The intersection point between rock music and classical music is one which the Signum Quartet finds fascinating and appealing: Having grown up listening to and falling in love with Beethoven, Mozart, Stravinsky, Shostakovich as well as The Beatles, Queen, Led Zeppelin and Radiohead, the idea of bringing these two musical worlds together in one programme seems an organic and natural extension of their repertoire.
There are many palpable musical and energetic similarities between classical and rock music – Beethoven’s overwhelming Große Fuge must have had a similar visceral, mind-bending effect on the listeners of his day that Led Zeppelin had on theirs! An existential and sometimes overlooked similarity is that rock music at its core is also chamber music: The joy of playing in a tight three- or four-piece rock band provides similar thrills of musical interaction and communication to playing a Haydn or Dvorak string quartet.
It is these points of intersection which Matthijs van Dijk captures so wonderfully in his arrangements and paraphrases of well-known rock songs and in his own rock-inspired works. He is an award-winning composer of “serious” contemporary music as well as a songwriter, not to mention a seasoned string quartet violinist and a rock bassist and singer. It is this multifaceted experience that gives him a unique angle on this type of arrangement. He retains the essence of the songs without looking to use the quartet unidiomatically, and the result is often more akin to a commentary or paraphrase than a straight transcription. In fact, in the arrangement of Cream “Sunshine”, he weaves in musical quotations of Jimi Hendrix, Janis Joplin, The Doors and Bob Marley in a kind of musical acid trip within a trip.
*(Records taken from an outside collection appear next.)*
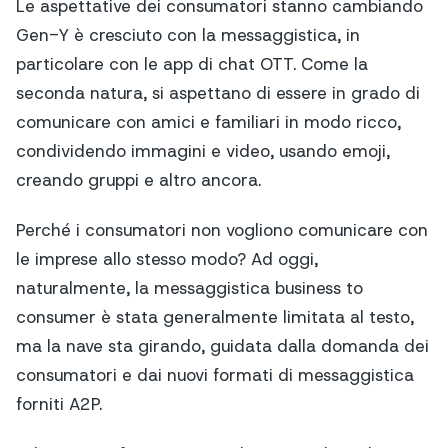
Le aspettative dei consumatori stanno cambiando
Gen-Y è cresciuto con la messaggistica, in
particolare con le app di chat OTT. Come la
seconda natura, si aspettano di essere in grado di
comunicare con amici e familiari in modo ricco,
condividendo immagini e video, usando emoji,
creando gruppi e altro ancora.
Perché i consumatori non vogliono comunicare con
le imprese allo stesso modo? Ad oggi,
naturalmente, la messaggistica business to
consumer è stata generalmente limitata al testo,
ma la nave sta girando, guidata dalla domanda dei
consumatori e dai nuovi formati di messaggistica
forniti A2P.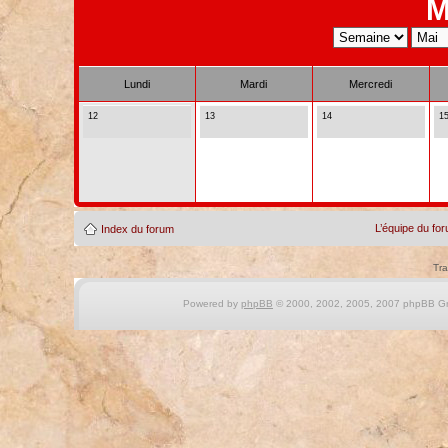
M
Lundi
Mardi
Mercredi
12
13
14
1
L’équipe du fo
Index du forum
Tra
Powered by
phpBB
© 2000, 2002, 2005, 2007 phpBB Gro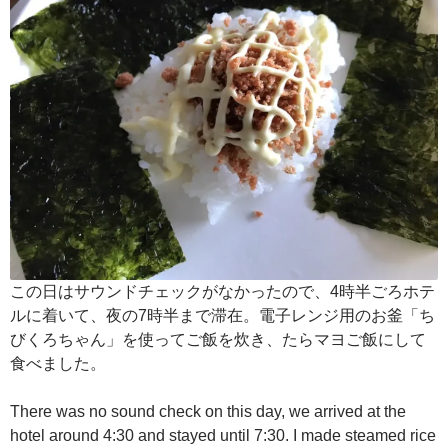
この日はサウンドチェックがなかったので、4時半ごろホテ
ルに着いて、夜の7時半まで滞在。電子レンジ用のお釜「ち
びくろちゃん」を使ってご飯を炊き、たらマヨご飯にして
食べました。
There was no sound check on this day, we arrived at the
hotel around 4:30 and stayed until 7:30. I made steamed rice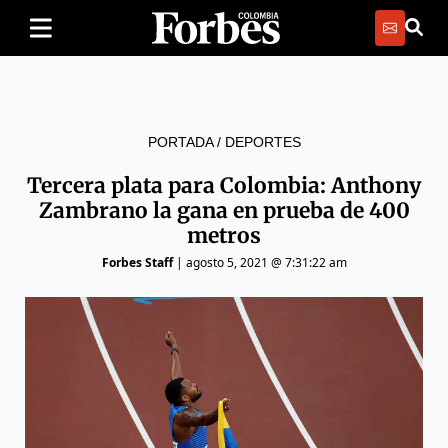
PORTADA
/
DEPORTES
Tercera plata para Colombia: Anthony
Zambrano la gana en prueba de 400
metros
Forbes Staff
|
agosto 5, 2021 @ 7:31:22 am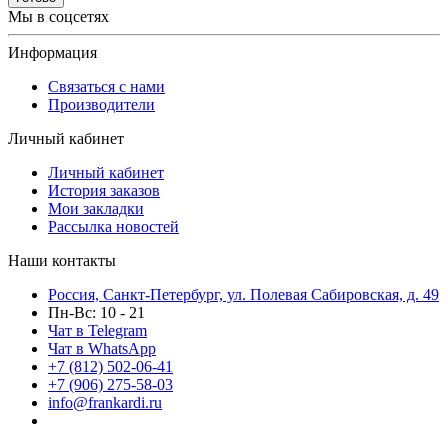
Мы в соцсетях
Информация
Связаться с нами
Производители
Личный кабинет
Личный кабинет
История заказов
Мои закладки
Рассылка новостей
Наши контакты
Россия, Санкт-Петербург, ул. Полевая Сабировская, д. 49
Пн-Вс: 10 - 21
Чат в Telegram
Чат в WhatsApp
+7 (812) 502-06-41
+7 (906) 275-58-03
info@frankardi.ru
The members of the Signum Quartet are regularly involved in recordings for top bands (including Die Fantastischen Vier or Die Toten Hosen) as well as having played in bands themselves – Xandi even sang and played bass and drums in various bands, often together with his brother Matthijs. As passionate musical omnivores, they relish the opportunity to blur boundaries and explore the deep interconnectedness of these closely related art forms.